━━━━━ Data provided ━━━━━

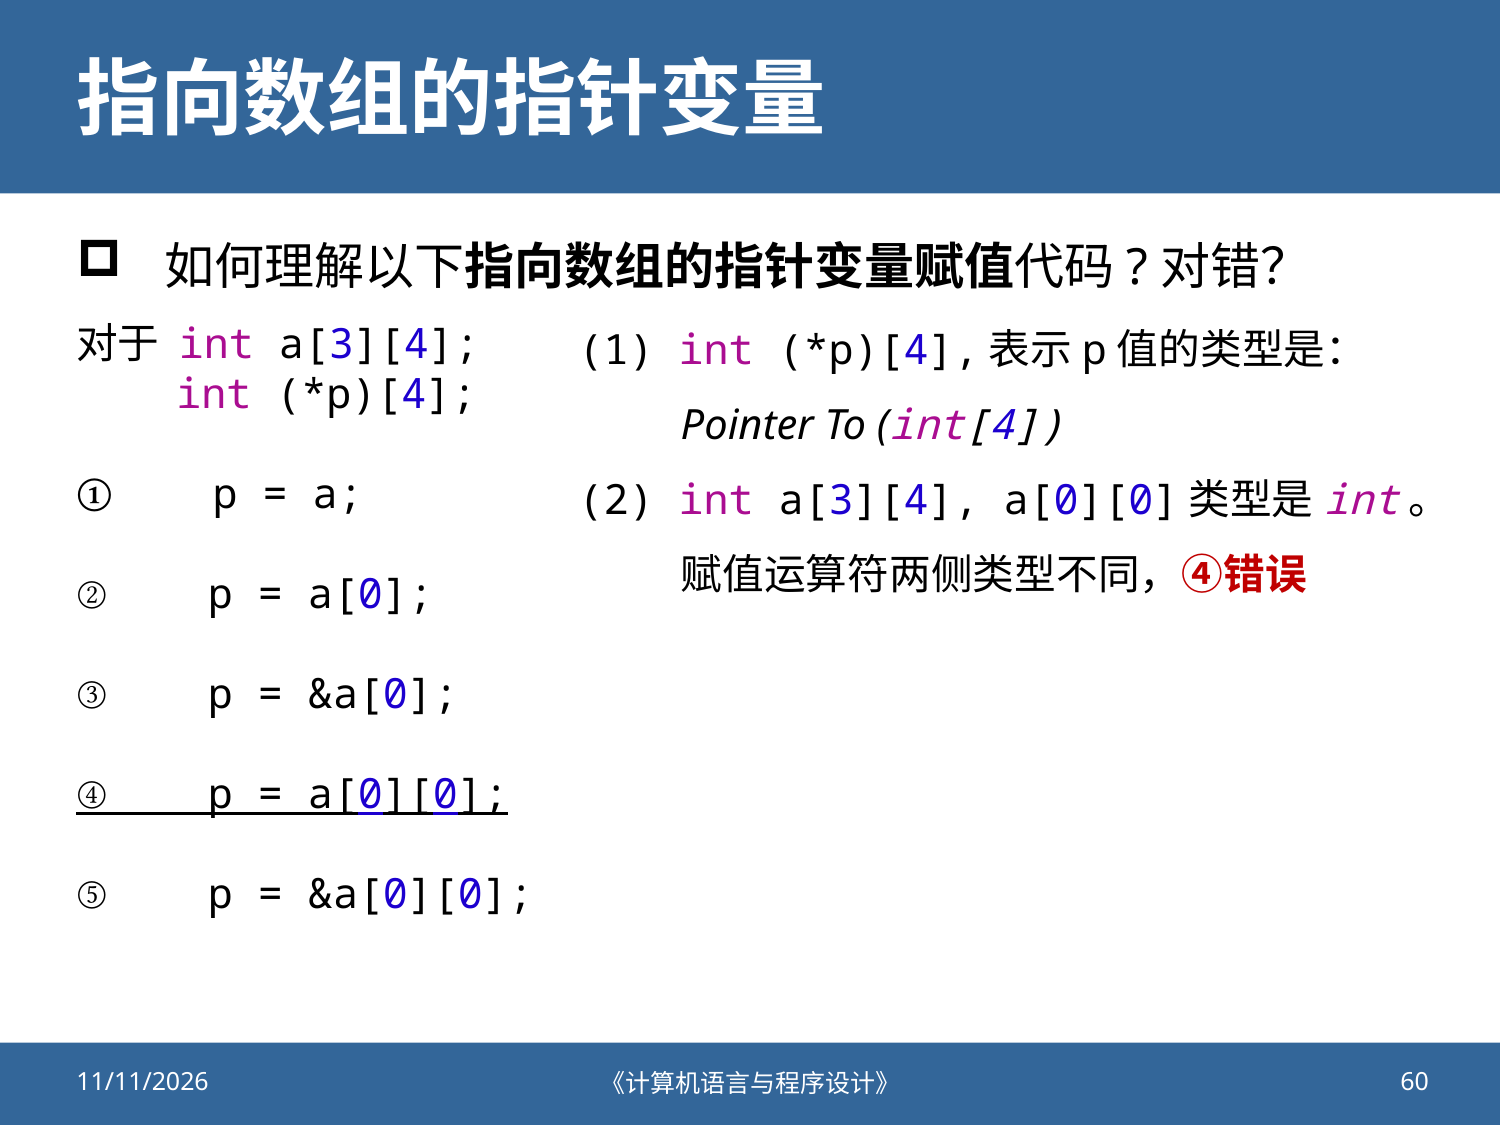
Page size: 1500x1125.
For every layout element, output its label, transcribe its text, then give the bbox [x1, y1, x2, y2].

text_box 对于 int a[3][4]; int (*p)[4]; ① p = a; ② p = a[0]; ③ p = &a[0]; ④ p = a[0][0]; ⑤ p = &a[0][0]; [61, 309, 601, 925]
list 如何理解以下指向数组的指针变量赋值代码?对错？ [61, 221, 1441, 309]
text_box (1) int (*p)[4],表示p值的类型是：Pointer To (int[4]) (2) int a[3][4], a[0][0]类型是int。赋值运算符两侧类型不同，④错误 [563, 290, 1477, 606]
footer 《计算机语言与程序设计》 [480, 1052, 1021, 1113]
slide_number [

━━━━━
━━━━━ Data provided ━━━━━

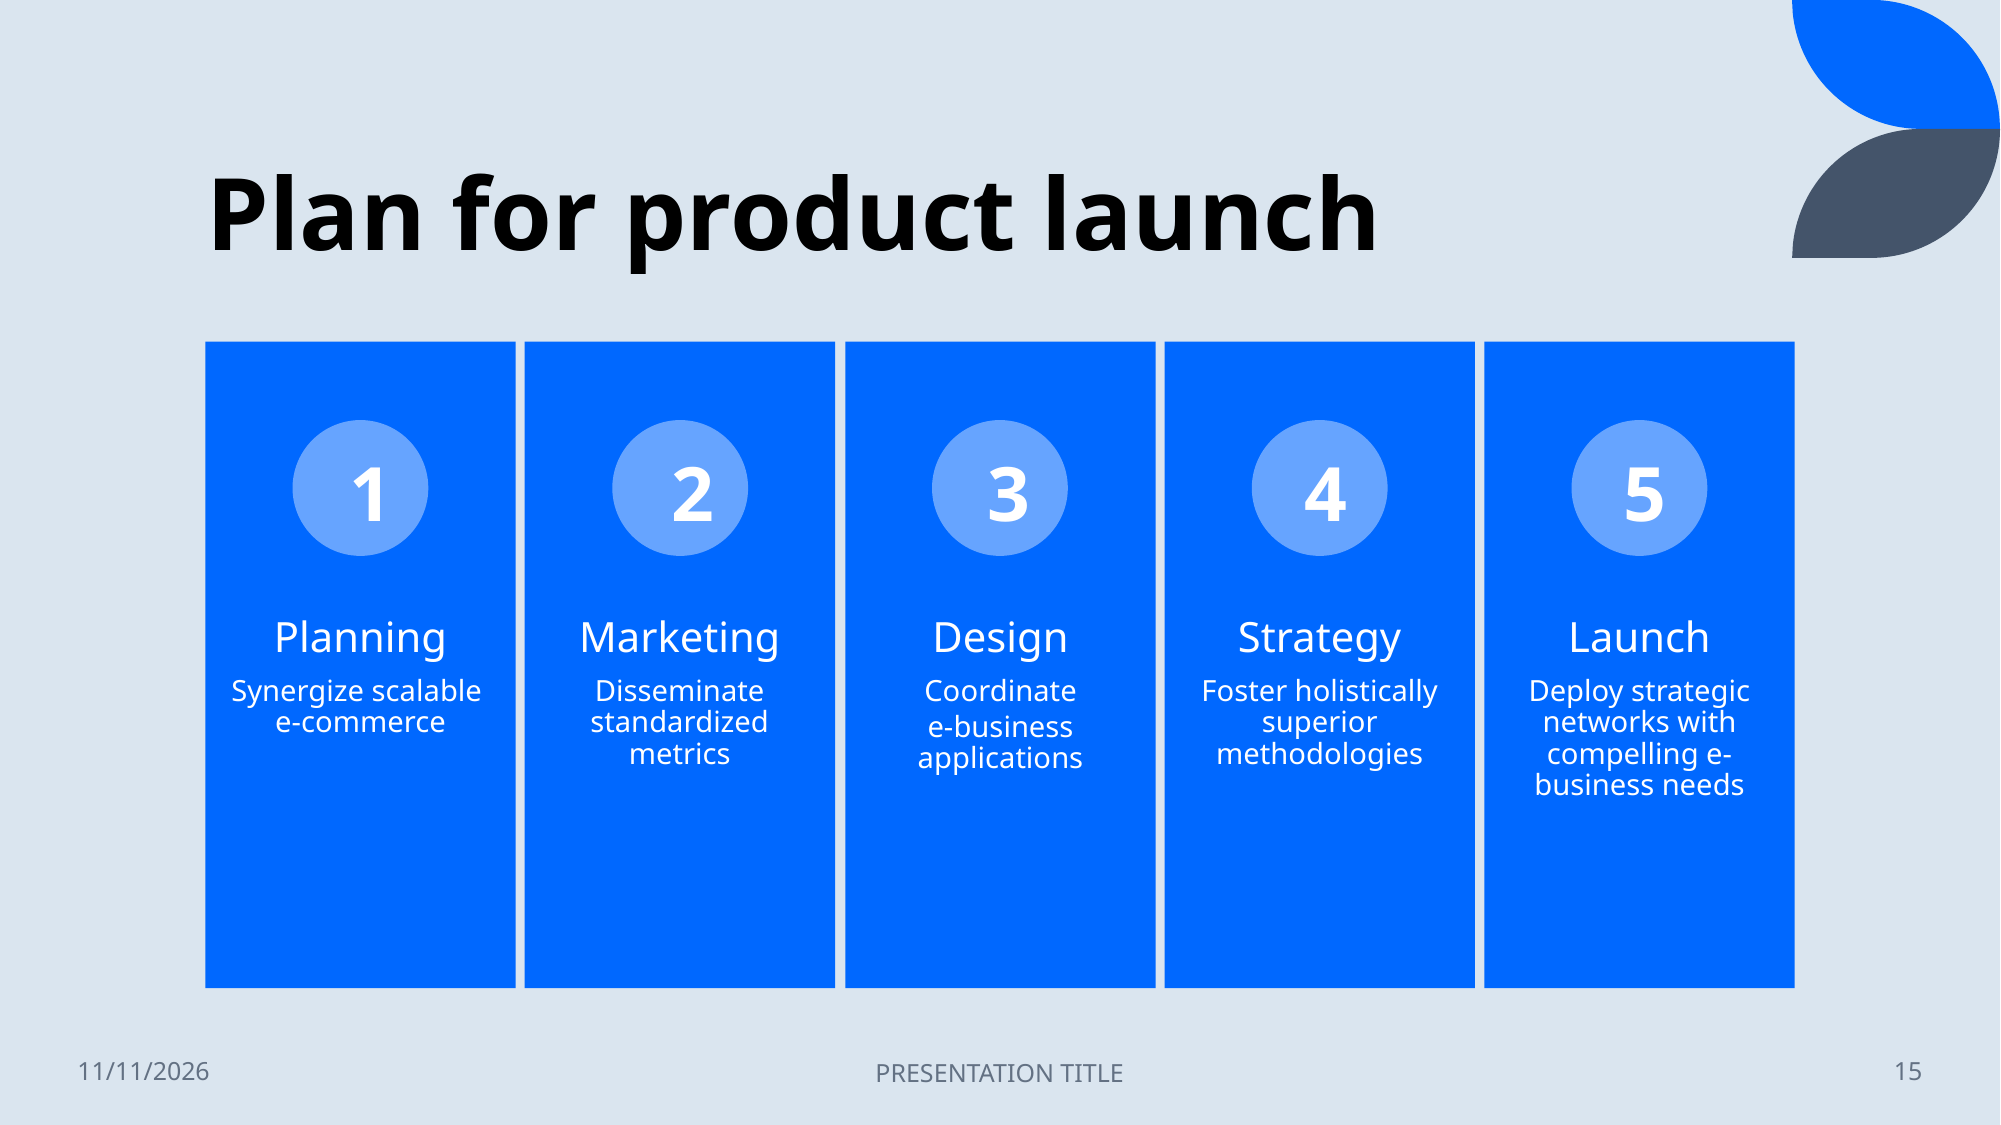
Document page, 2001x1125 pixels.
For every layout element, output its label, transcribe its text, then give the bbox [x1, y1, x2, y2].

━━━━━
━━━━━ Data provided ━━━━━

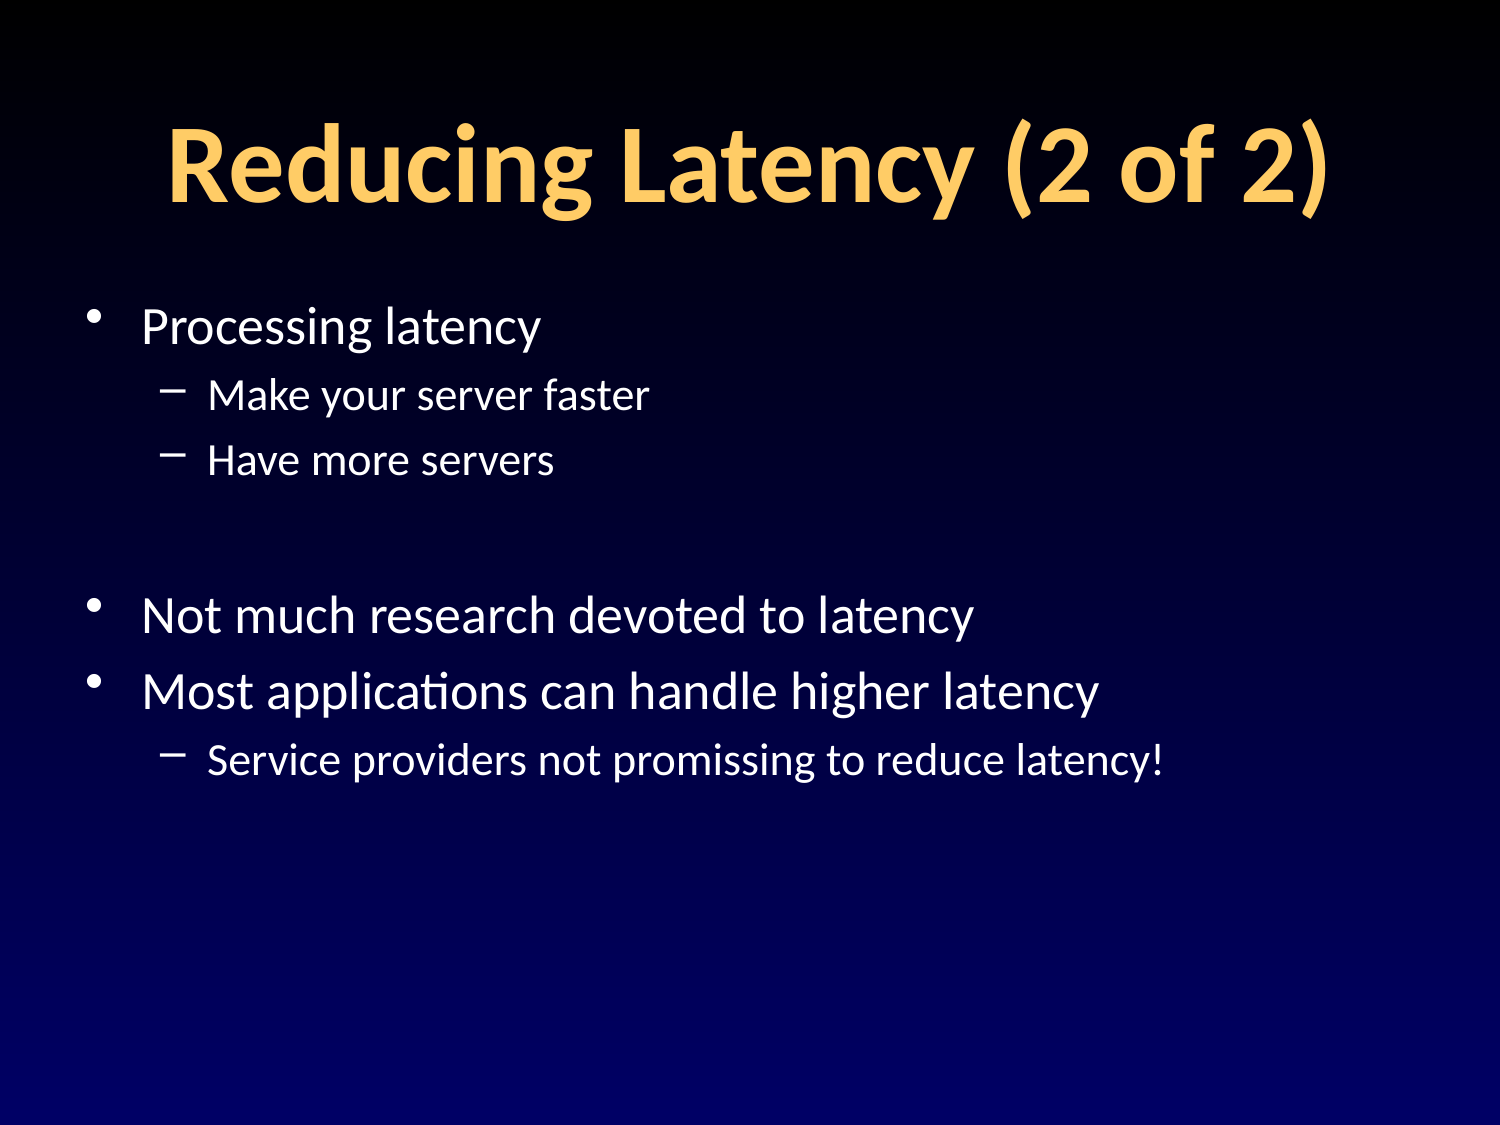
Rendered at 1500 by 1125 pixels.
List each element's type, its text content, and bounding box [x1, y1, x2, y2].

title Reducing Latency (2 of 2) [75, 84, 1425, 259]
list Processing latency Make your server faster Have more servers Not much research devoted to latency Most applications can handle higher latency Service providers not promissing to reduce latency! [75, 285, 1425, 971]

━━━━━

*What is required*: For each line in the material above that holds the word "pixels", add one to a count; state only the final number.

*Finished task*: 2